Second Boy Receiving Gene Therapy Develops Cancer FDA Responds to Event in France by Suspending 27 U.S. Studies Involving Similar Techniques
By Rick Weiss Washington Post Staff Writer Wednesday, January 15, 2003; Page A09
For the second time in four months, a child treated with an experimental gene therapy in France has developed a form of leukemia apparently caused by the treatment.The new cancer case, in a boy who was given new genes to cure a severe immune system deficiency, undercuts scientists' initial hopes that the first case was a fluke, and calls into question the value of the radical treatment, which had been promoted as the first successful use of DNA to cure a disease.
In response, the Food and Drug Administration yesterday suspended as "a precautionary measure" more than two dozen U.S. gene therapy studies that involve techniques similar to those in the French experiment.
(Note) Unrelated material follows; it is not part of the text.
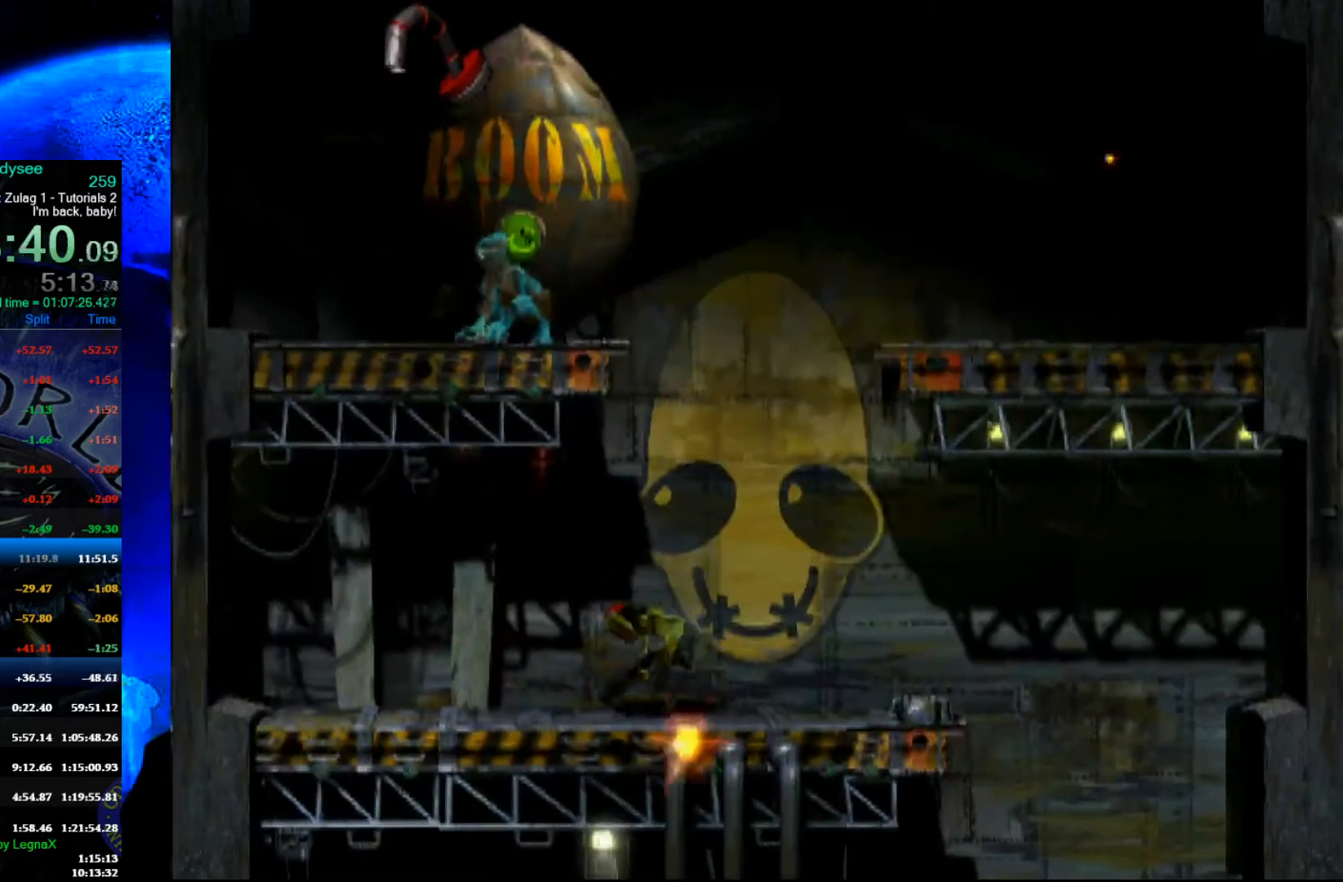
{"buttons": [], "left_stick": "up", "events": [[133, "left_stick", "up"]]}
Three U.S. gene therapy studies that even more closely resemble the French experiment had already been on hold since the first leukemia case came to light in September.
The new cancer case is a serious blow for an experimental field that has struggled for a dozen years to produce its first cure and which suffered a terrible setback in 1999 with the death of an American patient, Arizona teenager Jesse Gelsinger. The approach involves the delivery of new genes to take over for missing or broken ones.Gelsinger died in a gene therapy experiment at the University of Pennsylvania that was later heavily criticized by the FDA for violating basic safety rules. But until the recent leukemia cases, gene therapy had at least seemed safe when used in accordance with approved protocols. Now, scientists said, that sense of safety has been undermined.
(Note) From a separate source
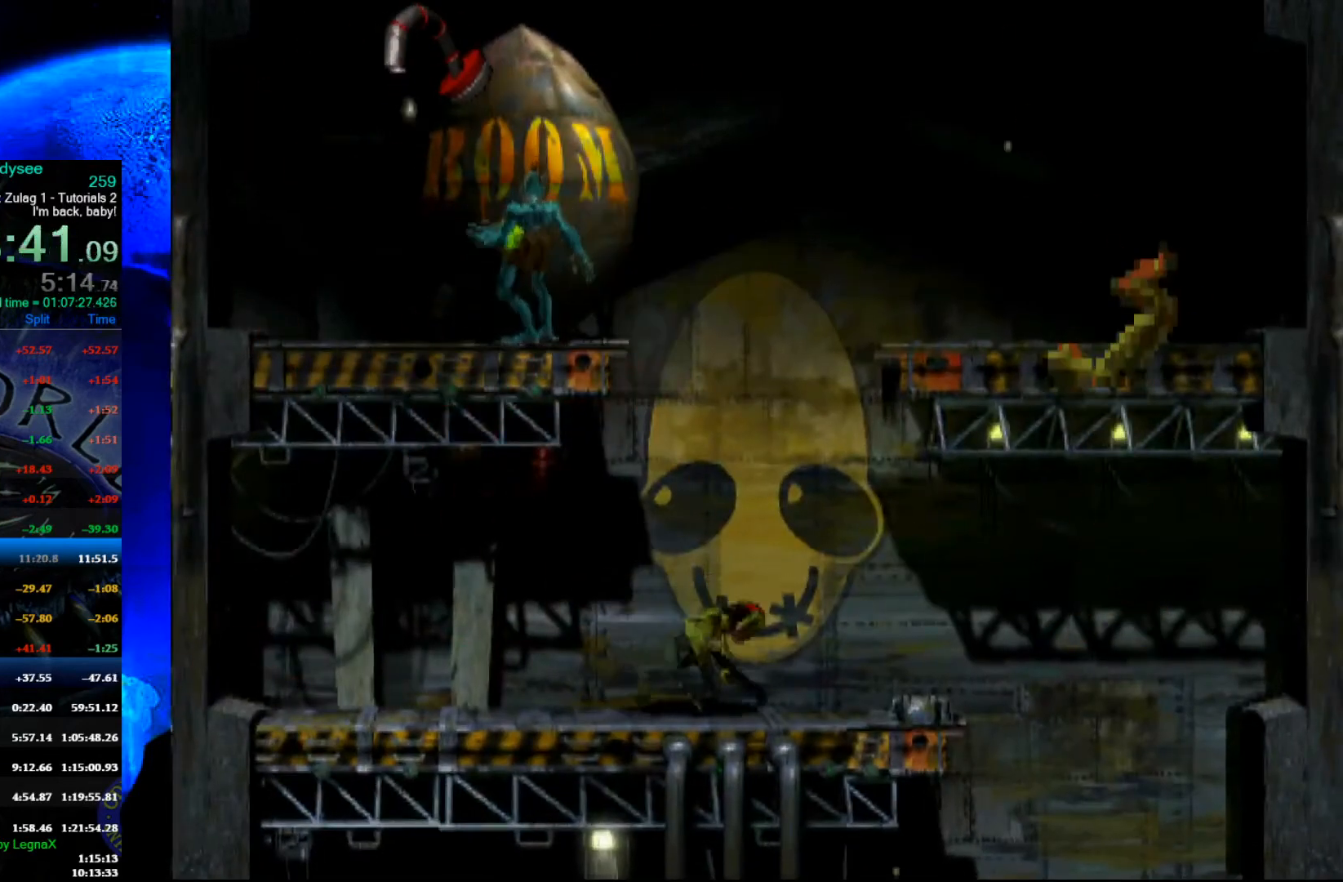
{"buttons": [], "left_stick": "center", "events": [[433, "A", "up"]]}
"When the first leukemia showed up, we as a community were certainly upset and concerned about the patient," said Joe Glorioso, president of the American Society of Gene Therapy and chairman of molecular genetics and biochemistry at the University of Pittsburgh Medical Center. "But when the second event happened, that really is a red flag."Nonetheless, Glorioso and others noted, no cases of leukemia have been documented in any of the thousands of other people who have received some form of gene therapy, which suggests that the risk may be specific to this particular disease or treatment plan. Researchers said they held out hope that they will learn how to modify the treatment so it can still be used in children born with the boys' life-threatening disorder -- severe combined immunodeficiency, or SCID. Affected children can die from even minor infections, and the only cure -- a bone marrow transplant from a well-matched donor -- is unavailable for many."We continue to see gene therapy as a promising therapy for all those who have not benefited from current technologies," said Philip Noguchi, acting director of the FDA's office of cellular, tissue and gene therapies, which regulates gene therapy experiments in this country.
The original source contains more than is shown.